Ptushko (1900-1973) made films that were rich in special effects -- some dazzling and colorful, others scary and ghoulish. His stories came from fairy tales, but unlike filmmakers who used folk tales to subtly criticize the Soviet system, Ptushko's films were straightforward: good was good, and evil was evil.

While Russians are familiar with Ptushko, Americans have had little access to his films. But last spring, the American Cinematheque in Los Angeles held a retrospective, and the Walter Reade Theater at Lincoln Center is presenting a five-film retrospective, ''Fantastika! The Films of Alexandr Ptushko,'' which runs until Tuesday.

The earliest film in the series, ''The New Gulliver'' (1935), was one of the first full-length animated features using puppets. Updating Jonathan Swift's satirical ''Gulliver's Travels'' to fit a Soviet context, Lilliput is a world where a silly and ineffectual king presides over a decadent bourgeois society while workers toil underground. One day Petya, an earnest young giant, arrives from another world to organize the workers toward a more glorious future. The parallels with the Russian Revolution are clear, but the film is witty, playful and imaginative enough to save it from being pure propaganda.
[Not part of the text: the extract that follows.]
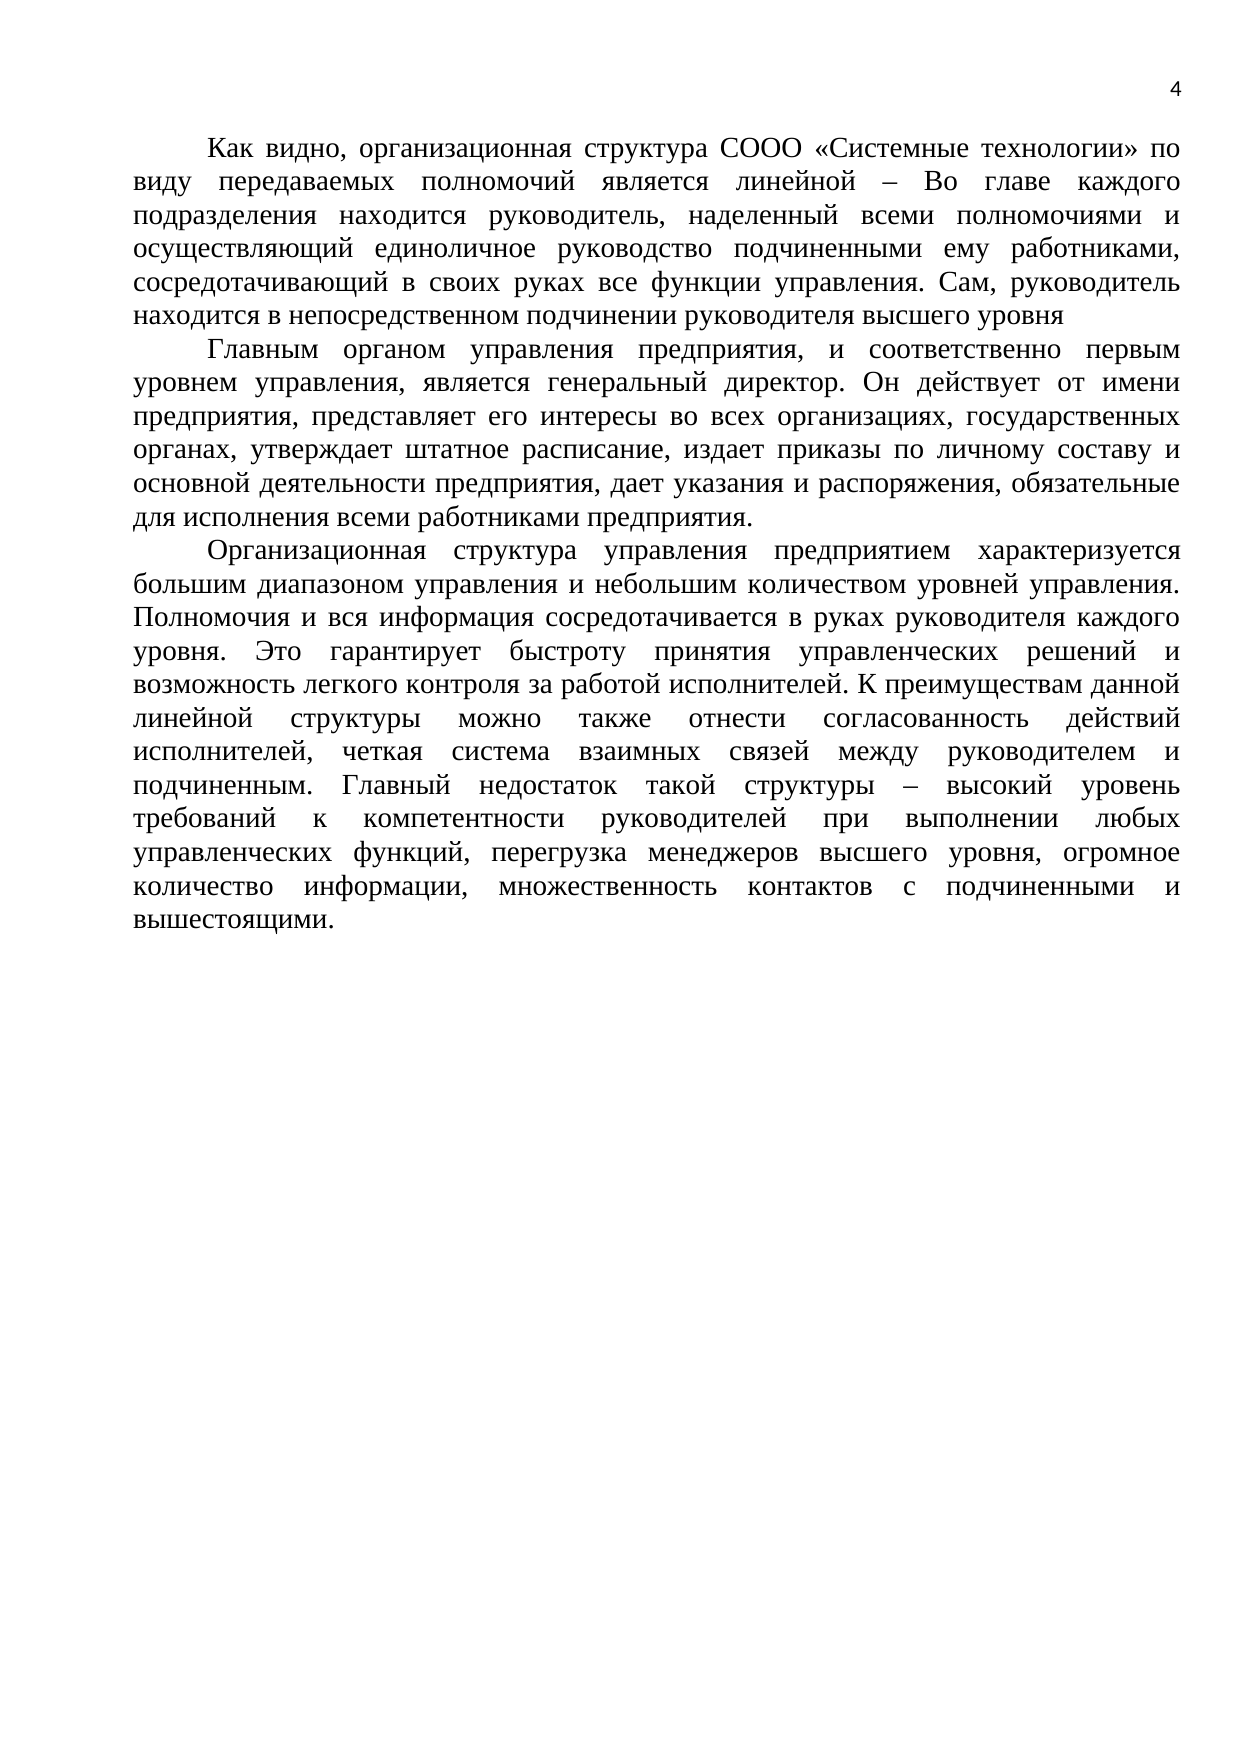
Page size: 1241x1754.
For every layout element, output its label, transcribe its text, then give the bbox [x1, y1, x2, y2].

text Как видно, организационная структура СООО «Системные технологии» по виду передаваемых полномочий является линейной – Во главе каждого подразделения находится руководитель, наделенный всеми полномочиями и осуществляющий единоличное руководство подчиненными ему работниками, сосредотачивающий в своих руках все функции управления. Сам, руководитель находится в непосредственном подчинении руководителя высшего уровня [133, 130, 1181, 331]
text Главным органом управления предприятия, и соответственно первым уровнем управления, является генеральный директор. Он действует от имени предприятия, представляет его интересы во всех организациях, государственных органах, утверждает штатное расписание, издает приказы по личному составу и основной деятельности предприятия, дает указания и распоряжения, обязательные для исполнения всеми работниками предприятия. [133, 331, 1181, 532]
text Организационная структура управления предприятием характеризуется большим диапазоном управления и небольшим количеством уровней управления. Полномочия и вся информация сосредотачивается в руках руководителя каждого уровня. Это гарантирует быстроту принятия управленческих решений и возможность легкого контроля за работой исполнителей. К преимуществам данной линейной структуры можно также отнести согласованность действий исполнителей, четкая система взаимных связей между руководителем и подчиненным. Главный недостаток такой структуры – высокий уровень требований к компетентности руководителей при выполнении любых управленческих функций, перегрузка менеджеров высшего уровня, огромное количество информации, множественность контактов с подчиненными и вышестоящими. [133, 532, 1181, 935]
Ptushko's tales were not restricted to Soviet ideals; he frequently turned to the pre-Soviet legends and fairy tales that helped define Russians as a people. Shortly after World War II he directed ''The Stone Flower'' (1946), set in the Ural Mountains. An apprentice stone carver with an artist's tormented soul is lured away to a dazzling and colorful world by a mystical queen. In the end, however, the riches of the land, the value of hard work and the simple life prevail.

In ''Sadko'' (1953), the title character, from the city of Novgorod, journeys to exotic, faraway lands seeking the Blue Bird of Happiness. Eventually, he discovers that there's no place like home.